Of the Content-ID header fields I've seen in practice, a significant proportion of them (almost half) do not follow the syntax of "msg-id", even though they contain angle-brackets.  Some examples use UUIDs inside angle-brackets rather than "msg-id"s with an at-sign, while other examples, such as "<example.jpg>" and "<down_arrow>", were obviously generated to be message-unique rather than "world-unique" as required by RFC 2045 sec. 7.  (On the other hand, I see very few instances of Message-ID header fields not following the syntax of that header field.)  A smaller number of fields do not use angle-brackets at all, and some of them include the values "html-body" and "text-body".


All of the nonsyntactic List-Archive values I've seen so far involve GitHub URLs.  Here the URL appears without angle brackets.

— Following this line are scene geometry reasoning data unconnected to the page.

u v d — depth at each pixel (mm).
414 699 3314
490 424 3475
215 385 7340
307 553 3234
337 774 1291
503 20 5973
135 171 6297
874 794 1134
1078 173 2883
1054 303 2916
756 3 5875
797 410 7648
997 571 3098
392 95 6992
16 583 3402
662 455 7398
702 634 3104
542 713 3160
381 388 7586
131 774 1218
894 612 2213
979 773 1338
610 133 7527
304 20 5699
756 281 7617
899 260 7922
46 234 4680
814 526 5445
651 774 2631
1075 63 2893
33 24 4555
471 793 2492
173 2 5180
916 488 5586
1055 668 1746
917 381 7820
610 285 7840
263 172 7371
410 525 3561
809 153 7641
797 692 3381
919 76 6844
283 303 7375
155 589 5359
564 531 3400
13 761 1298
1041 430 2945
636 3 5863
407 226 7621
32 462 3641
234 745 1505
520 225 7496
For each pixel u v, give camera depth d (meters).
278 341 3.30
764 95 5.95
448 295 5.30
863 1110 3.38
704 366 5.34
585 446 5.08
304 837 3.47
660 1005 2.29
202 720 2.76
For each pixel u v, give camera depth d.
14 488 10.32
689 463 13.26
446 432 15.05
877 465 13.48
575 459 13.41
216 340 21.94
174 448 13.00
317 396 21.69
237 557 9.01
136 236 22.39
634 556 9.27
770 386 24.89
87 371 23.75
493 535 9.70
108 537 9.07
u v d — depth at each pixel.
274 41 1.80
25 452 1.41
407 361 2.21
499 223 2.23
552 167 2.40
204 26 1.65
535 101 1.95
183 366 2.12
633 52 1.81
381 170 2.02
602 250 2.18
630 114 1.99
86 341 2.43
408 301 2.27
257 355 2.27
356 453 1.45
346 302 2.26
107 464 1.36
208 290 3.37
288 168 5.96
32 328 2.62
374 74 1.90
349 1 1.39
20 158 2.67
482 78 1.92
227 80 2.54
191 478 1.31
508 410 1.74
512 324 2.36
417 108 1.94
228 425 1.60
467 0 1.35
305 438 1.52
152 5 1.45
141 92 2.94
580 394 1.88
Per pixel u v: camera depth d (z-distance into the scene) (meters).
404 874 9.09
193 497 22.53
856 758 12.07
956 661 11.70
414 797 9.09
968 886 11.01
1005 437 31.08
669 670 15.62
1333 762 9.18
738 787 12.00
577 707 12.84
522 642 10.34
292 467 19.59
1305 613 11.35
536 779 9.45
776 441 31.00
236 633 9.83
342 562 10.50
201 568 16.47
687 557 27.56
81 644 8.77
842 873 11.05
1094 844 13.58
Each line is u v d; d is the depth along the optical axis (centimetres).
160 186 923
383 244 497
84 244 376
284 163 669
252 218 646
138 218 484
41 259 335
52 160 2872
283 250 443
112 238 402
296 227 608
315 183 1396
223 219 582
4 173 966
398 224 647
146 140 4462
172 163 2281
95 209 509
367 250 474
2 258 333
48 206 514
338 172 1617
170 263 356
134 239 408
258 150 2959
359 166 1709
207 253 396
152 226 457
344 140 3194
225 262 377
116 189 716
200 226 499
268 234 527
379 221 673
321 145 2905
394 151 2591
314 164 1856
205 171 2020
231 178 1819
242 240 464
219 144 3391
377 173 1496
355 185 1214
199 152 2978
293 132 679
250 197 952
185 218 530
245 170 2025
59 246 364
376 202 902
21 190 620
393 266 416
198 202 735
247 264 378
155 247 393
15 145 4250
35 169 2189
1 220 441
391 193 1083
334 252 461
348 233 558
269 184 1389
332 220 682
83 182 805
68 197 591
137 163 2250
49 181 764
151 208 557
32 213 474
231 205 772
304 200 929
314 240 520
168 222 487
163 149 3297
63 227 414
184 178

Some List-ID values either include no dots or domain names, or they are numbers or underscore-separated number sequences with no angle-brackets.


Many nonsyntactic List-Unsubscribe values involve either URLs not appearing in angle brackets, or URLs encoded with RFC 2047 encoded words (compare with Content-Location, which does allow the latter).


Many nonsyntactic Received bodies--

- include fractional seconds in the date and time,
- include unquoted IPv6 addresses (which contain colons and don't conform to the "received-token" syntax), 
- have no semicolon before the date/time, and/or
- include a "for" clause containing "<multiple recipients>" (without the quotation marks).

In one case, I have noticed a Received header field with an ASCII control character (U+0001, I think) in the "by" clause; unfortunately such a field is not downgradable under RFC 6857, nor can it appear in a generated header field under RFC 5322.


Many nonsyntactic Received-SPF bodies include an unquoted IPv6 in the "client-ip" parameter (which conform to neither "dot-atom" nor "quoted-string" because of the colons), and some include an unquoted email address in the "envelope-from" parameter.


Many Return-Path header-field values don't include angle brackets (and appear as "addr-spec", rather than "path" as required by RFC 5322.)  A very small number also include a display name (and appear as "mailbox" under that RFC).


For other standard header fields, nonconforming values occur very rarely if at all (in my experience).